The air was dead still. He was dead still. Maybe that was his fate, to be a bleached messenger to ward off others who’d been cursed enough to find themselves here. Fate changed its mind. He was on his feet now, cold and bare and afraid. A swell of warmth produced a trickle that ran down his leg. Piss or blood wouldn’t make a difference.
“Fourth time’s a fortune,” Birch said. A saying that would most likely never leave this forest or this barn, but he was okay with that. Sometimes you deserved to keep treasures for yourself.
And so he set foot toward this barn, knowing, just knowing, this was the right one. It had to be. Every stride took something more from him, and he had little to give.
He caught his breath at the western door, where he swore he felt a tinge of the sun’s touch. He looked to the east, hopeful dawn would arrive soon. Facing the darkness ahead held a fiercer pain than what ate at his belly. Ate. That’s what it felt like. Something there gumming his flesh, nibbling away the softest ends to not alert him to its acts.
He made a fire to take his mind off it, to create a dawn all his own, and maybe, just maybe, the smoke would bring help.
Birch couldn’t rest. He was drawn inside to where the fire didn’t reach.
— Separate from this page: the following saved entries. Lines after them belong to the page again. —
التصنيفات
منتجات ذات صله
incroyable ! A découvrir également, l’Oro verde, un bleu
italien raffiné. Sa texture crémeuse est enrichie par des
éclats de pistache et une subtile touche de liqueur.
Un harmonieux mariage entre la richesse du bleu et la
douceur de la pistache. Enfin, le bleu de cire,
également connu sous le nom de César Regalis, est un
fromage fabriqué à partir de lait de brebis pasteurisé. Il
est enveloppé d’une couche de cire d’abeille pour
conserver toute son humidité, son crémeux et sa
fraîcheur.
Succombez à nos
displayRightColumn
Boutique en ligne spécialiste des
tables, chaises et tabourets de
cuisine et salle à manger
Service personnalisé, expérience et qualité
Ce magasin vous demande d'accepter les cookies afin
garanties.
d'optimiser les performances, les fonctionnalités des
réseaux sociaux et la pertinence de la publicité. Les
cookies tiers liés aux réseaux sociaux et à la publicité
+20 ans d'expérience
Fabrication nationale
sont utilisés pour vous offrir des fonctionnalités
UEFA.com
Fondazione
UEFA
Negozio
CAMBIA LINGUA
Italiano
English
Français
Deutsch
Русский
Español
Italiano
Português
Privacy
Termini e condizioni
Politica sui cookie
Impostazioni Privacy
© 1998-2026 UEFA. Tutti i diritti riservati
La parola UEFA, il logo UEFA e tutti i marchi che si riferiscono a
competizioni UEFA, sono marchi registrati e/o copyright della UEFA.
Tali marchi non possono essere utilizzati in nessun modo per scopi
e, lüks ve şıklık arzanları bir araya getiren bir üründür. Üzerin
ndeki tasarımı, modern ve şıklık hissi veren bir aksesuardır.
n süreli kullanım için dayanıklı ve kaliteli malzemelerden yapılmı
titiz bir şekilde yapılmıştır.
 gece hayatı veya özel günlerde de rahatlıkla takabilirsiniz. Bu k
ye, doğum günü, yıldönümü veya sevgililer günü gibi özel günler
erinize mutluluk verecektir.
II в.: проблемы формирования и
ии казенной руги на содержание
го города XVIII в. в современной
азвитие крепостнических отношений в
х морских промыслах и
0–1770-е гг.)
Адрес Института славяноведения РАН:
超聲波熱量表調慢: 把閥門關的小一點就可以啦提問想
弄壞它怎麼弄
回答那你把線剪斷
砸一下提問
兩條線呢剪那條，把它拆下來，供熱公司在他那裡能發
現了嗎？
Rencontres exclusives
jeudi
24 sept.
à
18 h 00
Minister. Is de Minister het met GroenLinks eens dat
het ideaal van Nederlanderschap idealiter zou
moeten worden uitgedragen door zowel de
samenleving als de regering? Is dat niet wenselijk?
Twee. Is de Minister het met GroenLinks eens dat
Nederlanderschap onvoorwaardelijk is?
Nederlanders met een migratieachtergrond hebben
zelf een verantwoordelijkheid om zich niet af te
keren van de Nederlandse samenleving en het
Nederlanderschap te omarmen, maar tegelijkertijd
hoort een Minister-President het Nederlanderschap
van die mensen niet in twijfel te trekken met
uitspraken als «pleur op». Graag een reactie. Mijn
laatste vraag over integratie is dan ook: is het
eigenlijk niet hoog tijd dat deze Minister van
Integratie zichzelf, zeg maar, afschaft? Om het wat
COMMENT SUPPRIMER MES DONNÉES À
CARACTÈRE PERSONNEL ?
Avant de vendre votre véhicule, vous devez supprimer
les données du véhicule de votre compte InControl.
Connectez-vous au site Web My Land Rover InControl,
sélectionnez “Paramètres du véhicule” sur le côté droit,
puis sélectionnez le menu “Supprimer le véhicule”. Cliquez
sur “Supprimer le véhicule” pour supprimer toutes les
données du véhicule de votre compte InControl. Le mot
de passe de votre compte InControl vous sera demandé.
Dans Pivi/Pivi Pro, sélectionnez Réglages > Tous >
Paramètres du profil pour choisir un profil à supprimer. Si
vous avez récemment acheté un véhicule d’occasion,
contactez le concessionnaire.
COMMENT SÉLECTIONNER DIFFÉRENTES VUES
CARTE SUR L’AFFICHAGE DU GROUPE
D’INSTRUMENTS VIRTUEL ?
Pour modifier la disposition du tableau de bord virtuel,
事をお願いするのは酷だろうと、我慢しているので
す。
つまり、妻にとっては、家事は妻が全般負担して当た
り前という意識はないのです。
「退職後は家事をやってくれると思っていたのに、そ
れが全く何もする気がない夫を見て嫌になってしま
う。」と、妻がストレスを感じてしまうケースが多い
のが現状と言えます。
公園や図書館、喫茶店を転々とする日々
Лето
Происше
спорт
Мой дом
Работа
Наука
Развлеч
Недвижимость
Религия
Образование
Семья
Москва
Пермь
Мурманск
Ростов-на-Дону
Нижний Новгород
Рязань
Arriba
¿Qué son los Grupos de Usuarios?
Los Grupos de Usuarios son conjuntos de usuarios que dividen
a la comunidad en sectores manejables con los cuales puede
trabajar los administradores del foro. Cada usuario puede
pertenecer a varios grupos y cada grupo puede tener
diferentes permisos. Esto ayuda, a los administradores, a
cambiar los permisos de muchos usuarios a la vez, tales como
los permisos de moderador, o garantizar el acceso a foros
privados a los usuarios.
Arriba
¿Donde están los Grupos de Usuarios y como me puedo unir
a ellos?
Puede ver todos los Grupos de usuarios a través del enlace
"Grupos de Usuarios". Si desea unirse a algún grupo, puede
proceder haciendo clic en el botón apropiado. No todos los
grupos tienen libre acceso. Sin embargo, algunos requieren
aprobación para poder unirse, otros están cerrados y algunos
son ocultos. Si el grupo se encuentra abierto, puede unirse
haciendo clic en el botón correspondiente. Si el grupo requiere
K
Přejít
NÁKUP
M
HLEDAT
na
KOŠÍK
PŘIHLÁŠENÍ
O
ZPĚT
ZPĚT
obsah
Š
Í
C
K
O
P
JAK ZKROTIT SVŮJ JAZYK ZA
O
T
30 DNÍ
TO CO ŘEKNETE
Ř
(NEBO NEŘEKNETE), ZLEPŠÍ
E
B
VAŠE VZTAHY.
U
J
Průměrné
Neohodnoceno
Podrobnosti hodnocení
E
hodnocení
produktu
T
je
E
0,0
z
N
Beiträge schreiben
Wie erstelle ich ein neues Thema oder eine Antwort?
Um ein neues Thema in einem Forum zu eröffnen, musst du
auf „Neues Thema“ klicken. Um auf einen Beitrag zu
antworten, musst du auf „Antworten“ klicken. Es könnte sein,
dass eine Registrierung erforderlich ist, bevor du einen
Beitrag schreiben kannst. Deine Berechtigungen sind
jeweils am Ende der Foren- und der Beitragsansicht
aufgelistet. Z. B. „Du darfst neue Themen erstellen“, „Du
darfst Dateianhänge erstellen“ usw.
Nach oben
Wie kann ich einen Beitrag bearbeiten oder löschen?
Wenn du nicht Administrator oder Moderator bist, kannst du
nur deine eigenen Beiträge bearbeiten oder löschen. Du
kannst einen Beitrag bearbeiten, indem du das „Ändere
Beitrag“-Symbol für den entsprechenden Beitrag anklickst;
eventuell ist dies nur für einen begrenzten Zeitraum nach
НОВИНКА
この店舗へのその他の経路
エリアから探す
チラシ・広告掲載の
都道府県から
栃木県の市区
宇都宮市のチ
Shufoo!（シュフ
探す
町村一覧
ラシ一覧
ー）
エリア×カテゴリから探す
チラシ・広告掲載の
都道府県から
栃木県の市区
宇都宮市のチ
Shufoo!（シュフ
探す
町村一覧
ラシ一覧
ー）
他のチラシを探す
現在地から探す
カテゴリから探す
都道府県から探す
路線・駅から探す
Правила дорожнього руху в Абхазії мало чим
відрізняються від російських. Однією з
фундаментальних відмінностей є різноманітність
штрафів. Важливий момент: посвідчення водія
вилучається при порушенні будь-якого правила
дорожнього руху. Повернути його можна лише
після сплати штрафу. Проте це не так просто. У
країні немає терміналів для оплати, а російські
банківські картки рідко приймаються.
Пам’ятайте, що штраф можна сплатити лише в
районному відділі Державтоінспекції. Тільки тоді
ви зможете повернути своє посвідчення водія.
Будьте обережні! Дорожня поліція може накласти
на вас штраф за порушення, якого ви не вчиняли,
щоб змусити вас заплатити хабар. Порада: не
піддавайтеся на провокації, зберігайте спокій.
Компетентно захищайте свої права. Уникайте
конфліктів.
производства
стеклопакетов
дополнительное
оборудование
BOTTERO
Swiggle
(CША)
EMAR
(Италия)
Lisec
Hay and twigs and bird bones crackled underfoot. Small things scurried to hide, kicking up the smell of mildew and rot. He’d fit right in soon enough.
He ignored it all, making his way to the center, where the barn’s gash let in a pattern of silver shaped like rows of arrowhead teeth. That’s where he sat, then lay, then lurched as something spilled out of him. And he was relieved, not unlike puking your guts out, catching your breath on the edge of the toilet, or wherever you found yourself. That moment of calm when you thought everything might be all right.
It wasn’t. When Birch allowed his eyes to open, he saw black stains that were not shadow trailing from his wound to where he could not see. But then he did see. Twin pearls regarded him, narrowed. Then another pair, and another.
He curled up in the patch of silver, hoping they would take him.
A draft of breath as old and black as the forest said, “Four.”
There were three, not four. But it could have been his addled mind, praising his genius from moments ago. When he saw the finger or tendril or twisted claw separate itself from the rest of the black, pointing right at him, he realized he hadn’t imagined it at all.
“Four,” it said again, coming from three locations as one. Him?
He guffawed, hacking out a glob of something, relief washing over him, though a devil in three lurked inches away.
That black finger elongated, bent with the pop of dry wood, and pointed to where dawn would be soon but a fire was now.
“More,” said the voices.
He knew just what they meant, what he was, and where he was going, for the first time in days.
“You are yourself,” Birch said. And he was, but not alone, not singular.
The threads of that connection didn’t dwindle with distance, and he didn’t have to look back to know the three of the four he was part of were watching him, expectantly, from the hollow of an old barn.